▶ _YOUR INSTRUCTIONS_:
The entries below should be repeated exactly, with no pictures carried over.

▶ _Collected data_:
* * * * * * * * *

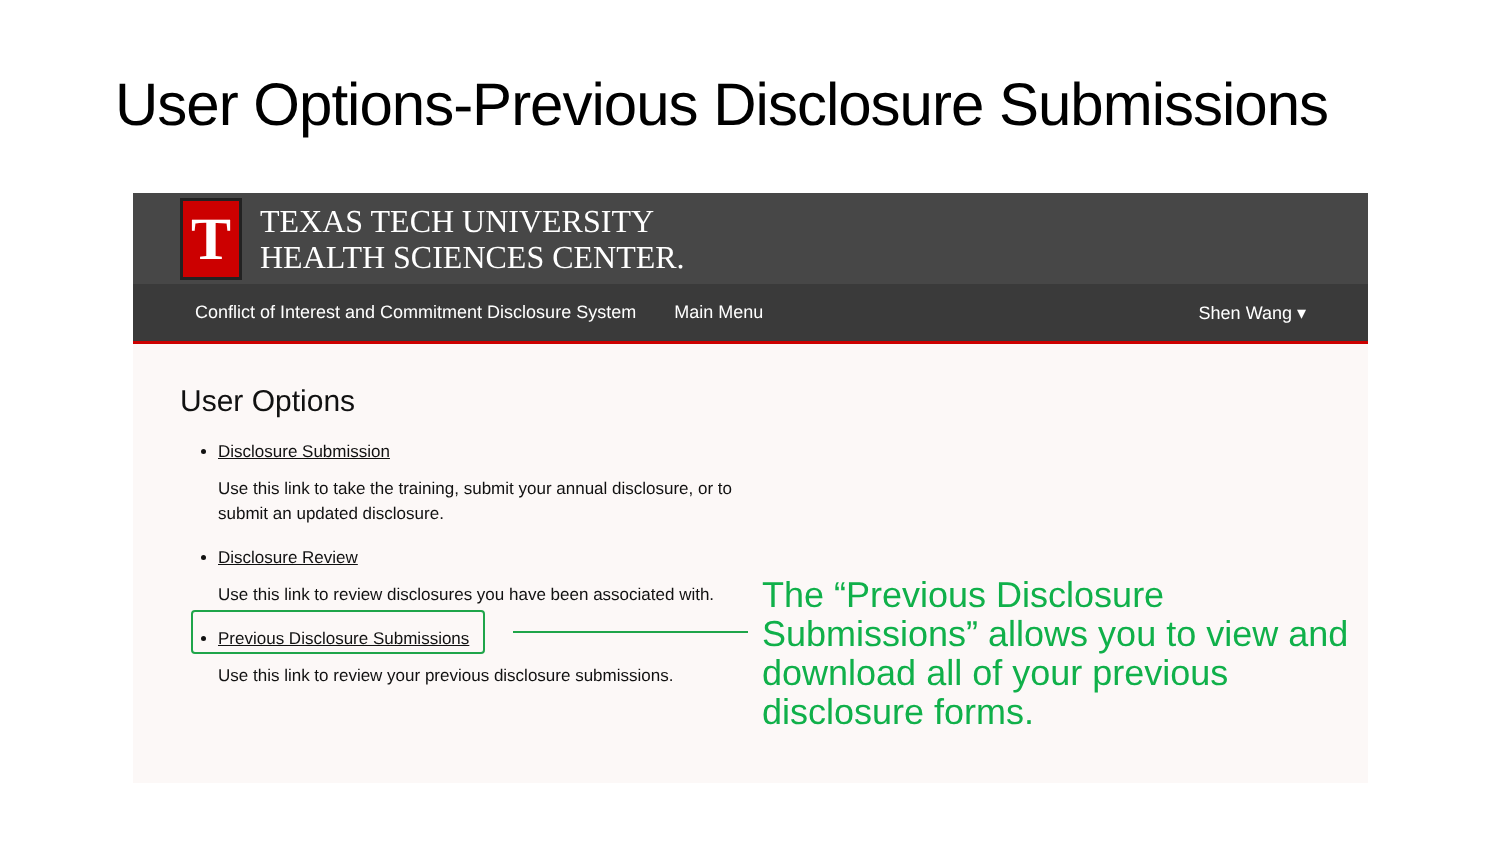User Options-Previous Disclosure Submissions
T
TEXAS TECH UNIVERSITY
HEALTH SCIENCES CENTER.
Conflict of Interest and Commitment Disclosure System Main Menu Shen Wang ▾
User Options
Disclosure Submission
Use this link to take the training, submit your annual disclosure, or to
submit an updated disclosure.
Disclosure Review
Use this link to review disclosures you have been associated with.
Previous Disclosure Submissions
Use this link to review your previous disclosure submissions.
The “Previous Disclosure Submissions” allows you to view and download all of your previous disclosure forms.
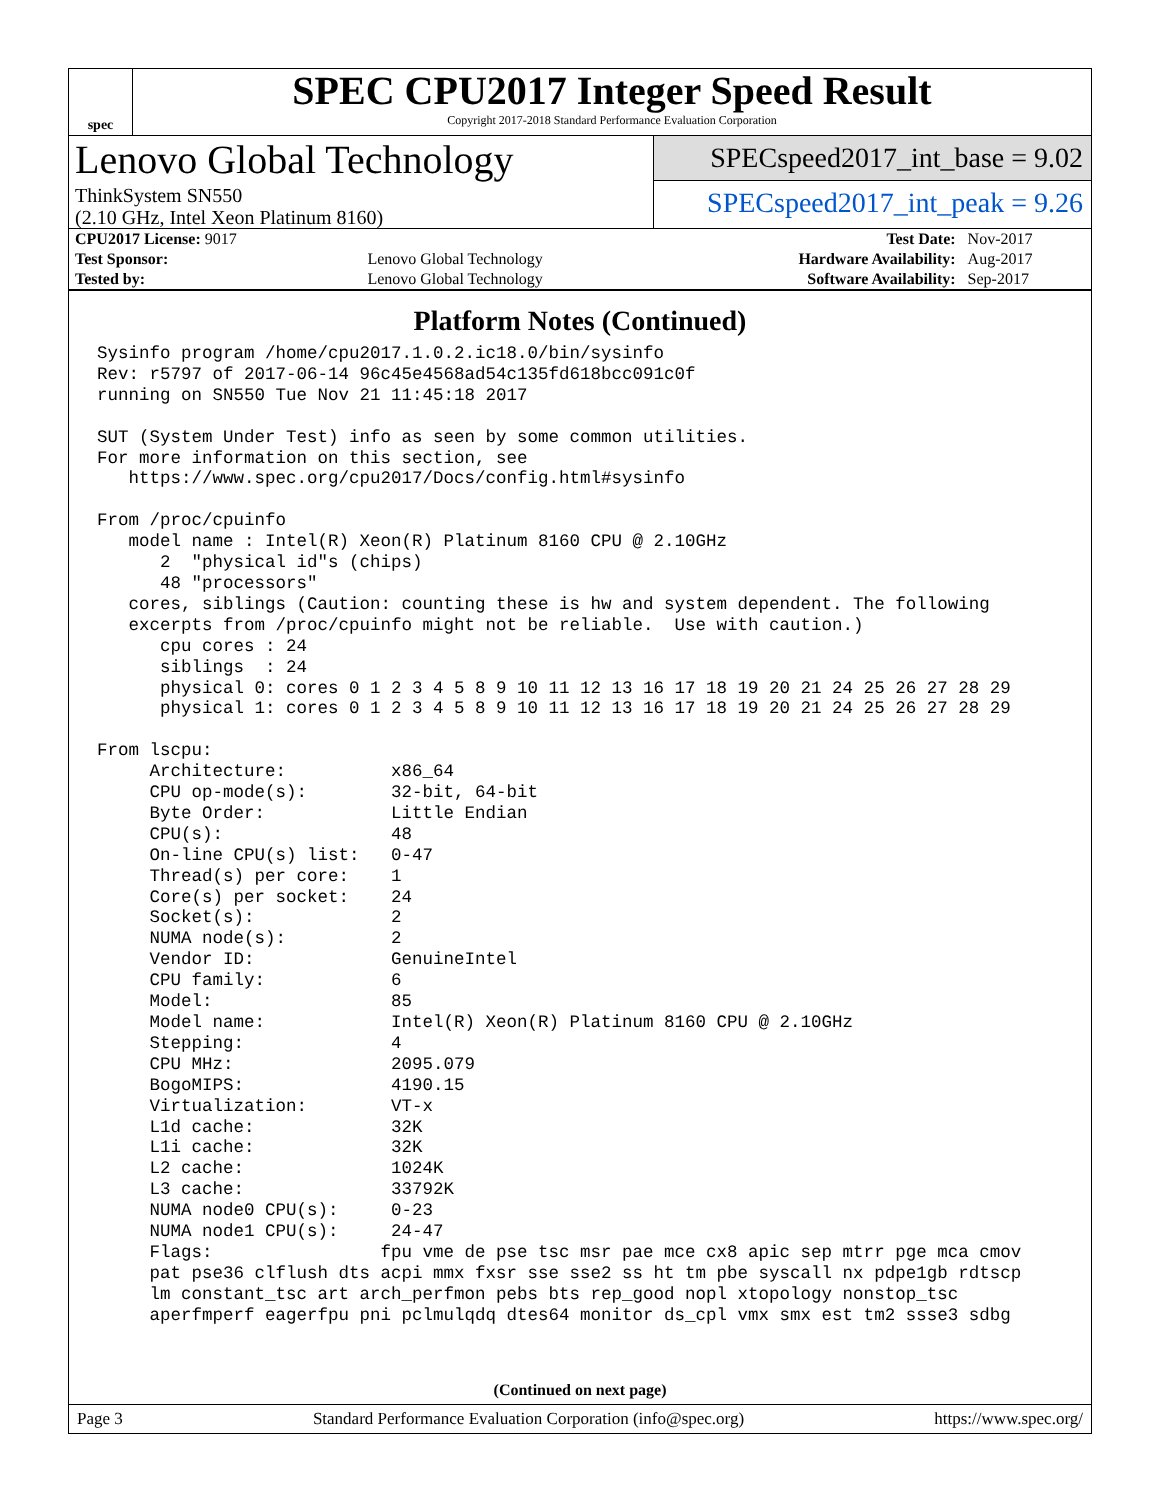spec
SPEC CPU2017 Integer Speed Result
Copyright 2017-2018 Standard Performance Evaluation Corporation
Lenovo Global Technology
ThinkSystem SN550
(2.10 GHz, Intel Xeon Platinum 8160)
SPECspeed2017_int_base = 9.02
SPECspeed2017_int_peak = 9.26
| CPU2017 License: 9017 | | Test Date: | Nov-2017 |
| Test Sponsor: | Lenovo Global Technology | Hardware Availability: | Aug-2017 |
| Tested by: | Lenovo Global Technology | Software Availability: | Sep-2017 |
Platform Notes (Continued)
Sysinfo program /home/cpu2017.1.0.2.ic18.0/bin/sysinfo
Rev: r5797 of 2017-06-14 96c45e4568ad54c135fd618bcc091c0f
running on SN550 Tue Nov 21 11:45:18 2017

SUT (System Under Test) info as seen by some common utilities.
For more information on this section, see
   https://www.spec.org/cpu2017/Docs/config.html#sysinfo

From /proc/cpuinfo
   model name : Intel(R) Xeon(R) Platinum 8160 CPU @ 2.10GHz
      2  "physical id"s (chips)
      48 "processors"
   cores, siblings (Caution: counting these is hw and system dependent. The following
   excerpts from /proc/cpuinfo might not be reliable.  Use with caution.)
      cpu cores : 24
      siblings  : 24
      physical 0: cores 0 1 2 3 4 5 8 9 10 11 12 13 16 17 18 19 20 21 24 25 26 27 28 29
      physical 1: cores 0 1 2 3 4 5 8 9 10 11 12 13 16 17 18 19 20 21 24 25 26 27 28 29

From lscpu:
     Architecture:          x86_64
     CPU op-mode(s):        32-bit, 64-bit
     Byte Order:            Little Endian
     CPU(s):                48
     On-line CPU(s) list:   0-47
     Thread(s) per core:    1
     Core(s) per socket:    24
     Socket(s):             2
     NUMA node(s):          2
     Vendor ID:             GenuineIntel
     CPU family:            6
     Model:                 85
     Model name:            Intel(R) Xeon(R) Platinum 8160 CPU @ 2.10GHz
     Stepping:              4
     CPU MHz:               2095.079
     BogoMIPS:              4190.15
     Virtualization:        VT-x
     L1d cache:             32K
     L1i cache:             32K
     L2 cache:              1024K
     L3 cache:              33792K
     NUMA node0 CPU(s):     0-23
     NUMA node1 CPU(s):     24-47
     Flags:                fpu vme de pse tsc msr pae mce cx8 apic sep mtrr pge mca cmov
     pat pse36 clflush dts acpi mmx fxsr sse sse2 ss ht tm pbe syscall nx pdpe1gb rdtscp
     lm constant_tsc art arch_perfmon pebs bts rep_good nopl xtopology nonstop_tsc
     aperfmperf eagerfpu pni pclmulqdq dtes64 monitor ds_cpl vmx smx est tm2 ssse3 sdbg
(Continued on next page)
Page 3 Standard Performance Evaluation Corporation (info@spec.org) https://www.spec.org/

* * * * * * * * *

▶ _EXERCISE SOLUTION_:
User Options-Previous Disclosure Submissions
T
TEXAS TECH UNIVERSITY
HEALTH SCIENCES CENTER.
Conflict of Interest and Commitment Disclosure System Main Menu Shen Wang ▾
User Options
Disclosure Submission
Use this link to take the training, submit your annual disclosure, or to
submit an updated disclosure.
Disclosure Review
Use this link to review disclosures you have been associated with.
Previous Disclosure Submissions
Use this link to review your previous disclosure submissions.
The “Previous Disclosure Submissions” allows you to view and download all of your previous disclosure forms.
spec
SPEC CPU2017 Integer Speed Result
Copyright 2017-2018 Standard Performance Evaluation Corporation
Lenovo Global Technology
ThinkSystem SN550
(2.10 GHz, Intel Xeon Platinum 8160)
SPECspeed2017_int_base = 9.02
SPECspeed2017_int_peak = 9.26
| CPU2017 License: 9017 | | Test Date: | Nov-2017 |
| Test Sponsor: | Lenovo Global Technology | Hardware Availability: | Aug-2017 |
| Tested by: | Lenovo Global Technology | Software Availability: | Sep-2017 |
Platform Notes (Continued)
Sysinfo program /home/cpu2017.1.0.2.ic18.0/bin/sysinfo
Rev: r5797 of 2017-06-14 96c45e4568ad54c135fd618bcc091c0f
running on SN550 Tue Nov 21 11:45:18 2017

SUT (System Under Test) info as seen by some common utilities.
For more information on this section, see
   https://www.spec.org/cpu2017/Docs/config.html#sysinfo

From /proc/cpuinfo
   model name : Intel(R) Xeon(R) Platinum 8160 CPU @ 2.10GHz
      2  "physical id"s (chips)
      48 "processors"
   cores, siblings (Caution: counting these is hw and system dependent. The following
   excerpts from /proc/cpuinfo might not be reliable.  Use with caution.)
      cpu cores : 24
      siblings  : 24
      physical 0: cores 0 1 2 3 4 5 8 9 10 11 12 13 16 17 18 19 20 21 24 25 26 27 28 29
      physical 1: cores 0 1 2 3 4 5 8 9 10 11 12 13 16 17 18 19 20 21 24 25 26 27 28 29

From lscpu:
     Architecture:          x86_64
     CPU op-mode(s):        32-bit, 64-bit
     Byte Order:            Little Endian
     CPU(s):                48
     On-line CPU(s) list:   0-47
     Thread(s) per core:    1
     Core(s) per socket:    24
     Socket(s):             2
     NUMA node(s):          2
     Vendor ID:             GenuineIntel
     CPU family:            6
     Model:                 85
     Model name:            Intel(R) Xeon(R) Platinum 8160 CPU @ 2.10GHz
     Stepping:              4
     CPU MHz:               2095.079
     BogoMIPS:              4190.15
     Virtualization:        VT-x
     L1d cache:             32K
     L1i cache:             32K
     L2 cache:              1024K
     L3 cache:              33792K
     NUMA node0 CPU(s):     0-23
     NUMA node1 CPU(s):     24-47
     Flags:                fpu vme de pse tsc msr pae mce cx8 apic sep mtrr pge mca cmov
     pat pse36 clflush dts acpi mmx fxsr sse sse2 ss ht tm pbe syscall nx pdpe1gb rdtscp
     lm constant_tsc art arch_perfmon pebs bts rep_good nopl xtopology nonstop_tsc
     aperfmperf eagerfpu pni pclmulqdq dtes64 monitor ds_cpl vmx smx est tm2 ssse3 sdbg
(Continued on next page)
Page 3 Standard Performance Evaluation Corporation (info@spec.org) https://www.spec.org/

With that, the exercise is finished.